Psalms 84: It Is Good to Be with God
Psalms 84 is the inspiration for one of the songs that we sing sometimes in church, and I think that it speaks to the greatness of God. Specifically, it shows how being with God is better than being without God.
Psa 84:10 For a day in thy courts is better than a thousand. I had rather be a doorkeeper in the house of my God, than to dwell in the tents of wickedness.
Think about it. If you are doorkeeper, you are a servant. You are the lowest on the social hierarchy. You are not in a position of praise, and half the time, most of the people there won’t even realize your presence. They just expect you to open up the door.
Now, what if you dwell in the tent? In this time period, it doesn’t seem like we had groups of people moving in together to share rent or whatever. If you lived in the tent of people, you were their family. You had a tight relationship with these people, and you might have been one of the prominent members of that group. You had acceptance and attention.
This comparison might be surprising then based on the descriptions that I just provided, and it certainly would have been powerful to people at this time. They would have understood the major difference between living in the house and being a servant in the house. If you generally had to choose, you would choose to be a member of the household.
However, this Psalm is throwing that out the window. We are reading that it would be better to be a servant of God and hypothetically be the lowest person in His house began to be the absolute highest member in the tents of the wicked.

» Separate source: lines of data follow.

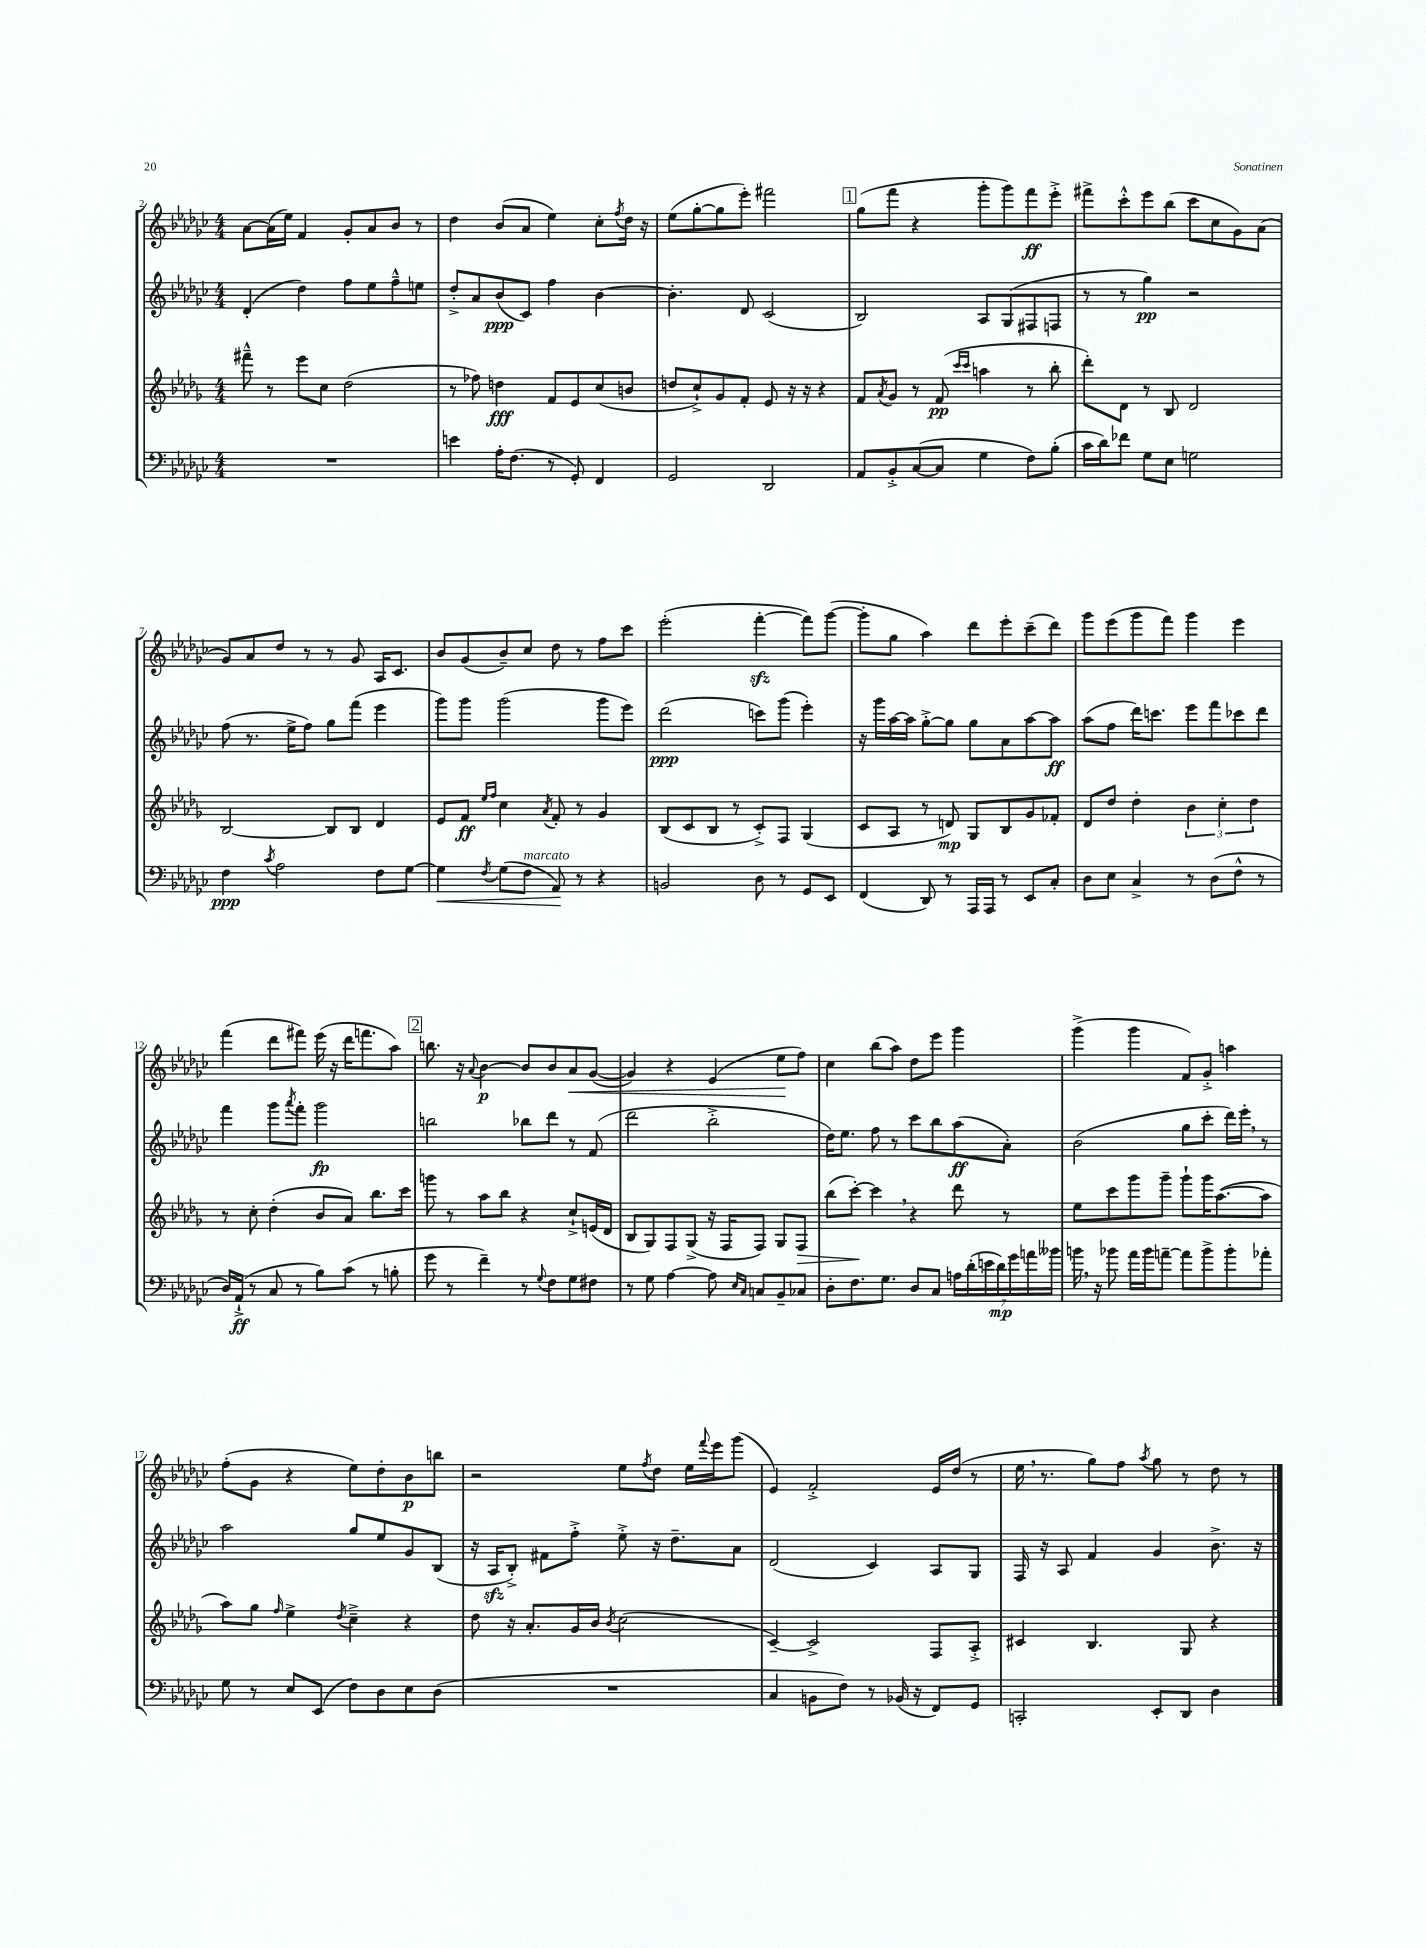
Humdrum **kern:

**kern	**kern	**kern	**kern
*staff4	*staff3	*staff2	*staff1
*clefF4	*clefG2	*clefG2	*clefG2
*k[b-e-a-d-g-c-]	*k[b-e-a-d-g-]	*k[b-e-a-d-g-c-]	*k[b-e-a-d-g-c-]
*M4/4	*M4/4	*M4/4	*M4/4
1r	8fff#~^^\	(4d-'/	[8a-\L
.	8r	.	(16a-\]L
.	.	.	16ee-\JJ)
.	8eee-\L	4dd-\)	4f/
.	8cc\J	.	.
.	(2dd-\	8ff\L	8g-'/L
.	.	8ee-\	8a-/
.	.	8ff~^^\	8b-/J
.	.	8ee\J	8r
=	=	=	=
4e\	8r	8dd-'^/L	4dd-\
.	8ff-\)	8a-/	.
16A-'\LK	4dd\	(8b-/	(8b-/L
(8.F\J	.	.	.
.	.	8c-/J)	8a-/J
8r	8f/L	4ff\	4ee-\)
8GG-'/)	8e-/	.	.
4FF/	(8cc/	[4b-\	8cc-'\L
.	.	.	8qff/
.	8b/J	.	16dd-\Jk
.	.	.	16r
=	=	=	=
2GG-/	8dd/L	4.b-'\]	(8ee-\L
.	8cc`^/)	.	[8gg-'\
.	8g-/	.	8gg-\]
.	8f'/J	8d-/	8eee-'\J)
2DD-/	8e-/	(2c-/	2fff#\
.	16r	.	.
.	16r	.	.
.	4r	.	.
=	=	=	=
8AA-/L	8f/L	2B-/)	(8gg-\L
.	8qa-/	.	.
8BB-'^/	8g-/J	.	8fff\J
([8C-/	8r	.	4r
8C-/]J	(8f/	.	.
.	16qqccc/LL	.	.
.	16qqccc/JJ	.	.
4G-\	4aa\	8A-/L	8ggg-'\L
.	.	(8G-/	8ggg-\)
8F\L)	8r	8F#/	8fff\
(8B-'\J	8bb-'\	8F/J	8eee-'^\J
=	=	=	=
16c-\LL	8ddd-'\L)	8r	8fff#^\L
16d-\J)	.	.	.
8f-\J	8d-\J	8r	8ccc-'^^\
8G-\L	8r	4gg-\)	8eee-\
8E-\J	8B-/	.	(8bb-\J
2G\	2d-/	2r	8ccc-\L
.	.	.	8cc-\
.	.	.	8g-\)
.	.	.	(8a-\J
=	=	=	=
4F\	[2B-/	(8ff\	8g-/L)
.	.	8.r	8a-/
8qc-/	.	.	.
2A-\	.	.	8dd-/J
.	.	16ee-^\LK	.
.	.	8ff\J)	8r
.	8B-/]L	8gg-\L	8r
.	8B-/J	(8fff\J	8g-/
8F\L	4d-/	4eee-\	16A-/LK
.	.	.	8.c-/J
[8G-\J	.	.	.
=	=	=	=
4G-\]	8e-/L	8ggg-\L)	8b-/L
.	8f/J	8ggg-\J	(8g-/
.	16qqee-/LL	.	.
8qF/	16qqff/JJ	.	.
(8G-\L	4cc\	(2ggg-\	8b-~/)
8F\J	.	.	8cc-/J
.	8qa-/	.	.
8AA-/)	8f'/	.	8dd-\
8r	8r	.	8r
4r	4g-/	8ggg-\L	8ff\L
.	.	8eee-\J)	8ccc-\J
=	=	=	=
2BB/	(8B-/L	(2ddd-\	(2eee-'\
.	8c/	.	.
.	8B-/J	.	.
.	8r	.	.
8D-\	8c'^/L)	8ccc\L)	[4fff'\
8r	8F/J	(8ggg-\J	.
8GG-/L	(4G-/	4eee-'\)	8fff\]L)
8EE-/J	.	.	([8ggg-\J
=	=	=	=
(4FF/	8c/L	16r	8ggg-'\]L
.	.	16ggg-\LL	.
.	8A-/J	[16aa-\	8gg-\J
.	.	16aa-\]JJ	.
8DD-/)	8r	[8gg-'^\L	4aa-\)
8r	8d/)	8gg-\]J	.
16AAA-/LL	8G-/L	8gg-\L	8ddd-\L
16AAA-/JJ	.	.	.
8r	8B-/	8a-\	8eee-'\
8EE-/L	8g-/	[8aa-\	(8ccc-~\
8C-'/J	8f-'/J	8aa-\]J	8ddd-\J)
=	=	=	=
8D-\L	8d-/L	(8aa-\L	8ggg-\L
8E-\J	8dd-/J	8ff\J	(8eee-\
4C-^/	4dd-'\	16ddd-\LK)	8ggg-\
.	.	8.ccc\J	.
.	.	.	8fff\J)
8r	6b-\	8eee-\L	4ggg-\
(8D-\L	.	8fff\	.
.	6cc'\	.	.
8F^^\J	.	8ccc-\	4eee-\
.	6dd-\	.	.
8r	.	8ddd-\J	.
=	=	=	=
16D-/LL)	8r	4fff\	(4fff\
(16AA-`^/JJ	.	.	.
8r	8cc'\	.	.
8C-/	(4dd-'\	8ggg-\L	8ddd-\L
.	.	8qaaa-/	.
8r	.	8fff'\J	8fff#\J)
8B-\L)	8b-/L	2ggg-\	(16eee-\
.	.	.	16r
(8c-\J	8a-/J)	.	16ddd-\LK
.	.	.	8.fff\
8r	8.bb-\L	.	.
8B'\	.	.	8aa-\J)
.	16ccc\Jk	.	.
=	=	=	=
8g-\	8ggg\	2bb\	8.bb\
8r	8r	.	.
.	.	.	16r
.	.	.	8qqa-/
4f~\)	8aa-\L	.	[4b-\
.	8bb-\J	.	.
8r	4r	8bb-\L	8b-/]L
8qqG-/	.	.	.
8F\L	.	8ddd-\J	8b-/
8G-\	8cc`^/L	8r	8a-/
8F#\J	(16e/L	(8f/	([8g-/J
.	16d-/JJ	.	.
=	=	=	=
8r	8B-/L	2ddd-\	4g-/])
8G-\	8G-/)	.	.
[4A-\	8F/	.	4r
.	(8G-^/J	.	.
8A-\]	16r	2bb-'^\	(4e-/
.	16F/LK	.	.
16qqE-/LL	.	.	.
16qqC-/JJ	.	.	.
8C/L	8F/J)	.	.
8BB-~/	8G-/L	.	8ee-\L
8C-/J	8F/J	.	8ff\J)
=	=	=	=
8D-'\L	(8bb-\L	16dd-\LK)	4cc-\
.	.	8.ee-\J	.
8.F\	[8ccc'\J)	.	.
.	4ccc\]	8ff\	(8bb-\L
8.G-\J	.	.	.
.	.	8r	8aa-\J)
8D-/L	4r	8ccc-\L	8dd-\L
8C-/J	.	8bb-\	8eee-\J
28A\LL	8ddd-\	(8aa-\	4ggg-\
(28d-'\	.	.	.
28e\	.	.	.
28d-\)	.	.	.
.	8r	8a-'\J)	.
28g-\	.	.	.
28a\	.	.	.
28b--\JJ	.	.	.
=	=	=	=
16b\	8ee-\L	(2b-\	(4ggg-^\
16r	.	.	.
8b-\	8ccc\	.	.
16a-\LL	8ggg-\	.	4ggg-\
16b-\J	.	.	.
[8a~\J	8ggg-~\J	.	.
8a\]L	8ggg-`\L	8gg-\L	8f/L)
8b-^\	16ggg-\K	8ccc-'\J	8g-'^/J
.	([8.aa-\	.	.
8b-'\	.	16ddd-\LL)	4aa\
.	.	16eee-'\JJ	.
8a-'\J	8aa-\]J	8r	.
=	=	=	=
8G-\	8aa-\L)	2aa-\	(8ff'\L
8r	8gg-\J	.	8g-\J
.	16qqff/	.	.
8E-/L	4ee-^\	.	4r
(8EE-/J	.	.	.
.	8qdd-/	.	.
8F\L)	4cc~^\	8gg-/L	8ee-\L)
8D-\	.	8ee-/	8dd-'\
8E-\	4r	8g-/	8b-\
(8D-\J	.	(8B-/J	8bb\J
=	=	=	=
1r	8dd-\	16r	2r
.	.	16A-/LK	.
.	16r	8B-'^/J)	.
.	8.a-'/L	.	.
.	.	8f#\L	.
.	16g-/L	8ff'^\J	.
.	16b-/JJ	.	.
.	8qb-/	.	.
.	(2cc\	8ee-'^\	8ee-\L
.	.	.	8qff/
.	.	16r	8dd-\J
.	.	8.dd-~\L	.
.	.	.	16ee-\LL
.	.	.	8qqfff/
.	.	.	16eee-\J
.	.	8a-\J	(8ggg-\J
=	=	=	=
4C-/	[4c~/)	(2d-/	4e-/)
8BB\L	2c^/]	.	2f'^/
8F\J)	.	.	.
8r	.	4c-/)	.
(16BB-/	.	.	.
16r	.	.	.
8FF/L)	8F/L	8A-/L	16e-/LL
.	.	.	(16dd-/JJ
8GG-/J	8A-'^/J	8G-/J	8r
=	=	=	=
2CC'/	4c#/	16F/	16ee-\
.	.	16r	8.r
.	.	8A-/	.
.	4.B-/	4f/	8gg-\L)
.	.	.	8ff\J
.	.	.	8qaa-/
8EE-'/L	.	4g-/	8gg-\
8DD-/J	8G-/	.	8r
4D-\	4r	8.b-^\	8dd-\
.	.	.	8r
.	.	16r	.
==	==	==	==
*-	*-	*-	*-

That certainly implies that there is something great about simply being in the house of the Lord. There is something intrinsically valuable about being in the place where God is. It overcomes all of these external questions about what role you play. You could be sitting at the table, you could be cleaning up the table, but simply being with God is what we are supposed to understand from this Psalm. God is valuable, and this particular verse provides another affirmation of that concept.